Book Review Number 50

Which Country Has the Best Health Care – Ezekiel J. Emanuel

Ezekiel Emanuel is an American oncologist, bioethicist and senior fellow at the Center for American Progress. He is the current Vice Provost for Global Initiatives at the University of Pennsylvania and chair of the Department of Medical Ethics and Health Policy.

Dr, Emanuel sets out to profile the healthcare systems in 11 wealthy developed countries in an effort to identify the best, or at least where excellence exists. His assessment includes the United States, Australia, Canada, China, France, Germany, the Netherlands, Norway, Switzerland, Taiwan, and the United Kingdom. He evaluates each system on 22 different dimensions in 5 categories: Coverage; Financing; Payment; Delivery; Pharmacy Prices. The information is presented in substantial detail including graphical representations. And he discusses the challenges each country is going to face in the coming decade.

Once the author presented the individual analysis of each country’s system he then compared the systems with each other. He makes the point the each system has its strengths but also has its weaknesses. He chooses not to identify the best country because all have challenges. So he identifies those countries he calls “top tier”; they include Germany, the Netherlands, Norway, and Taiwan. He also identifies the “best performing countries” in each of his 22 dimensions as well as those that are “notably poor performers”. Sadly, the US is identified as one of the poor performers in 12 of the 22 dimensions.
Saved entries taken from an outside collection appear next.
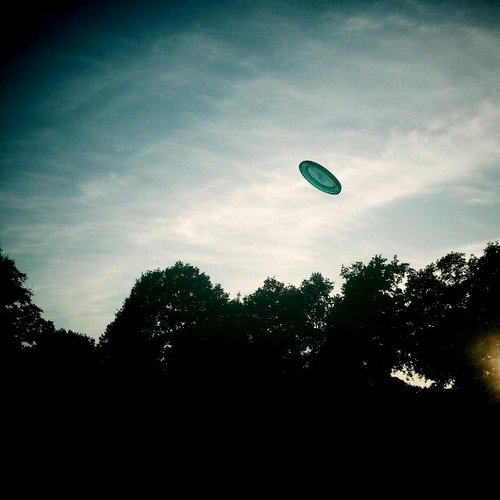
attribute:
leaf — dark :
[403, 262, 442, 313]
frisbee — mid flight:
[289, 158, 349, 199]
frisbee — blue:
[293, 147, 350, 206]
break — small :
[391, 367, 435, 389]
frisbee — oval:
[300, 152, 347, 198]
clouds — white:
[95, 100, 220, 205]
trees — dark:
[143, 255, 447, 339]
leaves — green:
[254, 283, 295, 309]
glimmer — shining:
[467, 327, 499, 379]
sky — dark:
[2, 3, 496, 344]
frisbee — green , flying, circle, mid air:
[299, 159, 341, 196]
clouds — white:
[369, 99, 442, 204]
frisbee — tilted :
[288, 149, 349, 213]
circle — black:
[297, 156, 343, 196]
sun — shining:
[469, 330, 498, 397]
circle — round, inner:
[306, 163, 340, 189]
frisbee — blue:
[292, 157, 344, 197]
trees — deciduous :
[103, 240, 498, 400]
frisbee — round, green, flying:
[297, 156, 345, 198]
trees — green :
[280, 296, 397, 383]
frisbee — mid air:
[295, 152, 348, 202]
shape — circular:
[294, 156, 342, 195]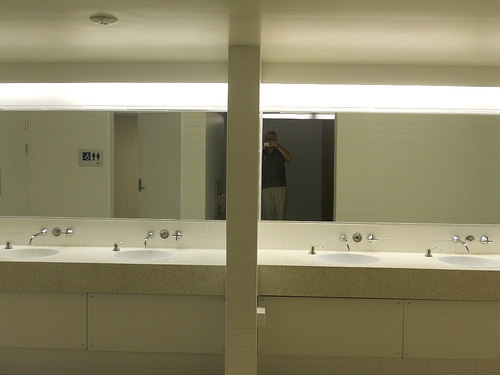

Finally, the author identifies 6 lessons for improving the US healthcare system, They are:

  • Ensure universal coverage with auto-enrollment and larger subsidies;
  • Cover children at no additional cost to their parents and families;
  • Simplify the American health care system;
  • Emphasize and increase the reimbursement for primary care;
  • Adopt and implement best practices for the care of patients with chronic and mental health conditions;
  • The United States needs to join the rest of the world in regulating drug prices.

I found this book vastly more authoritative and in depth on healthcare than I am qualified to address. Generally though I was pleased to find that it is mostly in agreement with a piece that I wrote some time ago on the subject of the US healthcare system. If you want to read what I wrote you can find it on my blog in the category “My Credo”.


Book Review Number 49

Rise of the Warrior Cop – Radley Balko

Radley Balko is an American journalist, author, blogger, and lecturer who writes about criminal justice, the drug war, and civil liberties. Balko has written other books on these same subjects. The central theme of this volume is a close look at the rapid militarization of domestic law enforcement agencies and its associated dangers to civil rights and freedom.

The author points out that American revolutionaries toward the end of the colonial period in America saw soldiers in the streets as bringing conflict and tyranny. As a result, from its founding our country has worked to keep the military out of domestic law enforcement. However, he traces the history of domestic law enforcement over the past several decades and how police forces have begun to resemble and behave like military ground assault troops.

Mr. Balko says the consequences of this transition has been dire: a citizen’s home is no longer a sanctuary; the Castle Doctrine is substantially dead for all intents and purposes. Today the Fourth Amendment is being ignored by law enforcement and has been gutted by conservative court decisions upholding abusive behavior by police. With this increased militarization police have been conditioned to see the citizens they are sworn to serve as the enemy.

The author demonstrates that today’s armed police forces are a far cry from peace officers of earlier decades walking the beat in local neighborhoods where they knew the people and were a part of the community. The unrest of the 1960s gave rise to the Special Weapons and Tactics (SWAT) team concept where a unit of officers were specially trained to handle violent criminal situations – bank robbers, hostage takers, snipers, and rioters. Then with Nixon’s War on Drugs followed by Reagan’s War on Poverty, and the post 9/11 security state, police powers were gradually expanded and empowered, always at the expense of civil liberties.

Federal grants to acquire military grade weapons as well as military training for local police forces have helped the number of SWAT teams to explode nationwide. Suddenly every city of 25,000 or more had to have a SWAT team. But there wasn’t enough violent crime to fight. Also as part of the War on Drugs the federal government initiated a policy of confiscating property in drug raids and then sharing the proceeds with participating local law enforcement agencies. That prompted local SWAT teams to shift their aggressive fear inducing tactics to serving arrest or search warrants on non-violent drug users, local poker games, and other non-violent but technically illegal activities. They typically use their aggressive tactics during the night dressed as assault troops with little regard for individual citizens’ rights. In most cases their tactics are unwarranted and the warrants could be better executed in the daytime with other safer non-confrontational approaches. Further because of inadequate investigation up front the error rate of raiding the wrong house is very high. While the author says we are not yet a police state, or close to it, the trend in policing is clearly going in the wrong direction.

The author sites multiple cases of abuse of power, mistakes, unnecessary deaths and destruction to prove his point. This is a sobering look at where we are in domestic policing. I think this book is worthwhile reading for every American. We should be alert for and recognize the signs of police abuse of power. When we see or suspect it we must challenge our elected leader to exercise more control and accountability in aggressive police tactics.